Weathering a Creative Writing Slump

Time to dust off the blog and announce that I’m miserably blocked. I haven’t written or edited any of my original fiction since late last year, when I had my short story, “It Should’ve Been You,” published in io9. I wrote that story over the course of roughly two weeks specifically for the website’s “Future of Death” fiction call coinciding with the week of Halloween. The pay rate was excellent and I lurk on Gizmodo’s blogs pretty much every weekday, so it was an easy decision to enter…except I didn’t expect to be chosen at all, let alone that I would be the only one chosen out of God only knows how many entries. The check I received is the most I’ve ever earned for my fiction, ever. I didn’t have the guts to read the comments section and I still don’t, but I received a lot of great feedback via social media.

You’d think that would’ve been the motivation I needed to write and submit even more, but health issues have been my priority since the beginning of the year.

Until relatively recently I couldn’t sleep, I was in constant pain, and I was operating on fumes. Creative writing for pleasure or for career development barely even crossed my mind. Quite a difference from 2017-18, but it honestly didn’t really faze me like I might have expected it would. Sure, I occasionally worried that the people who followed me on Twitter or Facebook because of my short stories would get bored once they realized I was only going to post sporadically about cats or fibromyalgia, but that was more like background noise. Eventually I came to a realization:

I don’t need to write consistently; I just need to write when I want to.

Obviously this puts a bit of a hitch into my longtime “dream” of becoming a full-time novelist, but over time my perspective has changed. Writing is often rewarding, but it’s also work, and the balance between work and pleasure becomes significantly skewed once you’re relying on your ability to write in order to pay your bills. Could I write more fiction if a (external) deadline was looming over my head? Yeah, I’ve done that countless times before. Is it enjoyable when I do that? No, it’s usually pretty trash. Recently Ava DuVernay crystallized my feelings perfectly on Twitter:

Screenshot of Twitter thread
@CRSvanX Quote RT: “would love to hear your thoughts @chrismcquarrie
@mang0ld @rianjohnson @ava @JordanPeele @edgarwright @nlyonne

CRSvanX Original Tweet: “question for you writers, doing it for a living or a hobby, how do you stay on top of your writing? how do you break spells of inactivity and drag yourself back to the page or computer screen, how do you keep your enthusiasm for a piece?”

@ava: “I don’t start to hunker down and really get serious until I HAVE to. Not one of those folks who writes daily for the love of the written word. Nope. The deadline has to be looming large for me to get serious. Very bad habit. But I’ve accepted that I work best under pressure.”

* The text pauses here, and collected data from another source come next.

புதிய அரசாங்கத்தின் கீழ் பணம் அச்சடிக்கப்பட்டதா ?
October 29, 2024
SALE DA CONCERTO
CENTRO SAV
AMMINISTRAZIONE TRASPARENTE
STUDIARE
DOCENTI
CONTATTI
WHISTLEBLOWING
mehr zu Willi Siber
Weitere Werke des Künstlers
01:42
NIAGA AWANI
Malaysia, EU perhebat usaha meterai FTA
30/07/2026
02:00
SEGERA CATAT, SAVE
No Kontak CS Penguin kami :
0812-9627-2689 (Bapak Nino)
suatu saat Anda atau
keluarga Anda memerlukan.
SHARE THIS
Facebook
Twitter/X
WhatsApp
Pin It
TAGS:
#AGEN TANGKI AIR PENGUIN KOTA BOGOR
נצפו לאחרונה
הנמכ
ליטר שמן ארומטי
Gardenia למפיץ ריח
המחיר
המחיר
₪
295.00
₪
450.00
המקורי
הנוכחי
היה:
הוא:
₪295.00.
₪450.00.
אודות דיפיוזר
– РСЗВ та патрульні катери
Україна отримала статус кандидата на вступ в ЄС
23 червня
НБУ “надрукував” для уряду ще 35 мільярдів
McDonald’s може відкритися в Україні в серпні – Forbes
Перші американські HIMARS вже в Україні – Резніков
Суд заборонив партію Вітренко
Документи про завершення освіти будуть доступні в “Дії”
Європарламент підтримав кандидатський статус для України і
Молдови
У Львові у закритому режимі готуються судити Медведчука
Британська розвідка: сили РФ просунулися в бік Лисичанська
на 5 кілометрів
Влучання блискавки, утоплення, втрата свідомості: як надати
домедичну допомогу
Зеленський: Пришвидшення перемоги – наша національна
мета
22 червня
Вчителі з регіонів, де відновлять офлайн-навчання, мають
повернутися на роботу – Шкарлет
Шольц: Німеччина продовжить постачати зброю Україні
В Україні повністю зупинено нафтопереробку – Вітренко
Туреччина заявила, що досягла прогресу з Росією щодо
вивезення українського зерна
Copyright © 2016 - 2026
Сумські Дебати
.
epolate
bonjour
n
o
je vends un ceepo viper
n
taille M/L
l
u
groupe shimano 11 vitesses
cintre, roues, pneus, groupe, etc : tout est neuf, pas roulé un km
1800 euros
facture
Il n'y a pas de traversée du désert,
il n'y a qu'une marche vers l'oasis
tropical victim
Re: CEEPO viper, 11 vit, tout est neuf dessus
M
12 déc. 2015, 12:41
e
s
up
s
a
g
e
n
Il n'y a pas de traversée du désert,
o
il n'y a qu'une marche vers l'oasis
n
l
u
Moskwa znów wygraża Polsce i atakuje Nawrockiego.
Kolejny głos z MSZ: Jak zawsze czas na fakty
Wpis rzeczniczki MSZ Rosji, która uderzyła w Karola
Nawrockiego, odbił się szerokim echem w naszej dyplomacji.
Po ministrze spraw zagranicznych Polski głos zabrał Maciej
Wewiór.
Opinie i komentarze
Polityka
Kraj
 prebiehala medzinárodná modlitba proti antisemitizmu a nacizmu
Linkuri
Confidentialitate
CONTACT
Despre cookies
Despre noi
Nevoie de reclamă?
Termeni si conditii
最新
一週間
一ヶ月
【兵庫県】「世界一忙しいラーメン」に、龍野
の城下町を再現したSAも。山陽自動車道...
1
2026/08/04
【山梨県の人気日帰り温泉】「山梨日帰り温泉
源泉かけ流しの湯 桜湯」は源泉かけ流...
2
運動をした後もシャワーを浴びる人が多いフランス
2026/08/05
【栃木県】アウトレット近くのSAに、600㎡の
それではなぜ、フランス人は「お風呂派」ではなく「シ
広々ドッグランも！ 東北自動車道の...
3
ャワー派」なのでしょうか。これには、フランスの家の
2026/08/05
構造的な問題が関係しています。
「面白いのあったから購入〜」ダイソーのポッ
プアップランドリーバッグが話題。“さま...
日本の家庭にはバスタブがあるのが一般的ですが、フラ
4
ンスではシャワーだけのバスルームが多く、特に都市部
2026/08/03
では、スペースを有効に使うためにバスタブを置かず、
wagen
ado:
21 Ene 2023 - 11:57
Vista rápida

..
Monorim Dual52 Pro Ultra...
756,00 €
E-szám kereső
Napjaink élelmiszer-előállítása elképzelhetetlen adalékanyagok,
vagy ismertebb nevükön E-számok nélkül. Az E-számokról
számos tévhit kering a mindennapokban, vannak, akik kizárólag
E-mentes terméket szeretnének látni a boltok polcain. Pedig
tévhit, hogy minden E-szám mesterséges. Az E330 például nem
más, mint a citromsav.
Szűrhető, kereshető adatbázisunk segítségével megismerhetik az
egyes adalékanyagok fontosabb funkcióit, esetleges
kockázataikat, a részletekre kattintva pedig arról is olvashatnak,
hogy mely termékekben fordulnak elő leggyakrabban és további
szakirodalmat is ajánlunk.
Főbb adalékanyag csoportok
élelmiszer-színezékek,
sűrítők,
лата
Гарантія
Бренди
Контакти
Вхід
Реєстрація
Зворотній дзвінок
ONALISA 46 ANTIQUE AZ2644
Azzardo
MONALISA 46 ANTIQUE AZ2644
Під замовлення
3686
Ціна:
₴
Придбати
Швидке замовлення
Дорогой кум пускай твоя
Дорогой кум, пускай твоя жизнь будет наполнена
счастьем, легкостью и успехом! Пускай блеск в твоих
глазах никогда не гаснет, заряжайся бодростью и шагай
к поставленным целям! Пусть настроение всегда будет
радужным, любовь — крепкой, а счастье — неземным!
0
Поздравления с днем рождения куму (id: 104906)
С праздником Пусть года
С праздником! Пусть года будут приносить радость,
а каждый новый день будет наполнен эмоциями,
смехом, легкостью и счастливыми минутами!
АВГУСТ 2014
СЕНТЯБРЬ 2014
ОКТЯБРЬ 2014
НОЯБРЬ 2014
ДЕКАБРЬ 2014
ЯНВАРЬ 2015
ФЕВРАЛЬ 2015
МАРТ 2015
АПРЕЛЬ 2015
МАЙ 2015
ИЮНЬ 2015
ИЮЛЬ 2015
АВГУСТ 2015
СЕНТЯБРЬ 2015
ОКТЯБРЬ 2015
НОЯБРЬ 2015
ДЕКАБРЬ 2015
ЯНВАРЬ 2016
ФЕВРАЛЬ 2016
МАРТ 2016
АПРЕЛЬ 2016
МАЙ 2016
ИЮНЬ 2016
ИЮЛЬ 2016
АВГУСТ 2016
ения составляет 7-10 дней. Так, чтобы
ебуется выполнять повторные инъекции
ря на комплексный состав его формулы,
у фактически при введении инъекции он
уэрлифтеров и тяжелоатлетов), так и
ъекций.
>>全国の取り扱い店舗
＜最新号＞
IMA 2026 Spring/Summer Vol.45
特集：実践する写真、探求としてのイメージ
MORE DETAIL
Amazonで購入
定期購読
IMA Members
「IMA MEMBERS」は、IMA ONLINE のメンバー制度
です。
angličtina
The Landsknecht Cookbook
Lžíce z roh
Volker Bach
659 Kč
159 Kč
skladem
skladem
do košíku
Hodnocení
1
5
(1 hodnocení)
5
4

The traditional advice has always been that writing every day is the only way to make it to the big leagues. But recently authors have started to push back on that, stressing that everyone works differently and forcing yourself to fit a mold that runs contrary to your natural habits will only leave you frustrated and burnt out. Of course that’s a positive development, but the fact remains that professional writers are beholden to endless deadlines of some kind. You may not want to write every day, but you have to write consistently, whatever that means to you, in order to sustain a career at least until you reach George R. R. Martin levels of success. Both he and Ava DuVernay are extremely successful and talented people who still struggle with motivation. If consistency is often hard for them, why should it be any different for me?

That said, I’ve come to the conclusion that maybe becoming a full-time fiction writer is not realistic or ideal for me anymore. To be clear, I’ll always be a writer. But in order to sustain my mental and physical health, I might have to keep writing cordoned away as a side hustle and hobby for now. And that’s OK. There are a million and one paths to a career as a writer, and none of them are wrong. As Daniel José Older so brilliantly put it, “Writing begins with forgiveness.”

So even as I reluctantly begin edits on a novella that I plan to have out on submission in a few months, I’m not worried about taking a little too long and missing the deadline. Opportunities will always be available for me when I’m ready for them. The same goes for you, too.